◆ **SECÇÃO DO DOCUMENTO**
Rui Peralta, Luanda
Equador
I - A chegada de
Rafael Correa á presidência do governo equatoriano, em 2006, foi o início de
uma particular revolução. Logo após assumir as suas funções. Correa formou uma
Assembleia Constituinte, corpo institucional responsável pela elaboração de uma
nova Magna Carta. A Assembleia Constituinte, presidida por Alberto Acostal, na
cidade de Montecristi, finalizou as suas tarefas em 2008, entrando a
Constituição em vigor em Outubro desse ano, após um referendo popular, que votou
maioritariamente pela sua aprovação.
A nova Constituição
do Equador incorpora alguns conceitos inovadores que pressupõem uma revolução
mundial nas questões ambientais. Temas como os Direitos da Natureza e novos
conceitos de cidadania, no sentido de ampliação da sua participação e tomadas
de decisão, além da relação entre a cidadania e o meio ambiente. Conceitos como
o Bem Viver e processos como o da Revolução Cidadã tornaram-se parte do léxico
popular e institucional da sociedade equatoriana.
II - A Natureza
como sujeito de direito pleno…é esta uma consequência de todo este processo. A
Constituição equatoriana prevê que qualquer pessoa ou colectivo pode assumir a
defesa destes direitos, pelo que amplia o processo de decisão sobre qualquer
questão relacionada com a Natureza. Mas o elemento mais revelador da
profundidade desta nova cultura politica que se instala na sociedade
equatoriana é o Bem Viver, concepção derivada da união entre as comunidades
humanas e a Natureza, comunhão realizada através da participação na vida
politica e social e do aumento da capacidade decisória. A Mãe Terra, nesta nova
praxis democrática, é um superorganismo vivo, articulador do físico, do
químico, do biológico e do ecológico, de forma interdependente, um sujeito
pleno de dignidade e direito.
O antropocentrismo,
no entanto, continua dominante, prevalecendo nas ideias sobre o progresso e
considerando a Natureza como uma fonte de recursos exploráveis. É nesta batalha
entre os defensores só antropocentrismo e a cosmovisão da Revolução Cidadã, que
serve de fundo a uma imensa plateia de deserdados em busca da solução para o
seu mal e dores. É neste sentido que a conceptualização de Natureza, realizada
pela Revolução Cidadã deve ser revisada e reinterpretada, para que näo seja
colocada em causa a existência da espécie humana, das restantes espécies
animais e vegetais e do próprio planeta, como entidade geológica.

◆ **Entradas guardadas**
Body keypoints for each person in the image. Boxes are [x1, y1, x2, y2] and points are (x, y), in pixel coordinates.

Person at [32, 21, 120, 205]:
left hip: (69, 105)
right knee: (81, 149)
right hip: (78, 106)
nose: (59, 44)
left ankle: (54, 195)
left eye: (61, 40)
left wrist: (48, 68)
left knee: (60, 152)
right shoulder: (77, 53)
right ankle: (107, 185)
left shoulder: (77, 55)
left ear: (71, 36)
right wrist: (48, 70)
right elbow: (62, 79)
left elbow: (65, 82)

* * *

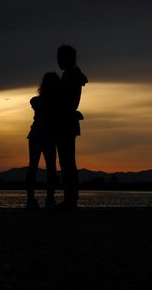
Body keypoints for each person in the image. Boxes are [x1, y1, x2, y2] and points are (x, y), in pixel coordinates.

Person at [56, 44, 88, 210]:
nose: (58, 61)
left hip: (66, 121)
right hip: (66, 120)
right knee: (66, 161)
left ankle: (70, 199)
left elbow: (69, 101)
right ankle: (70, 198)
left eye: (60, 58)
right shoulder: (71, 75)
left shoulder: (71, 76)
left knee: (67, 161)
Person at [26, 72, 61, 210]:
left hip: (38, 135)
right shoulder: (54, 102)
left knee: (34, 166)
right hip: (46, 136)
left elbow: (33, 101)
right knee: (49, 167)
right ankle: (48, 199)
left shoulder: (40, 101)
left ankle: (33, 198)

◆ **PROBLEMA A RESOLVER**
No texto sobre a Constituição do Equador, em que mês e ano entrou em vigor a nova Constituição? As linhas não têm qualquer relação com o texto.

◆ **RESPOSTA À TAREFA**
Em outubro de 2008.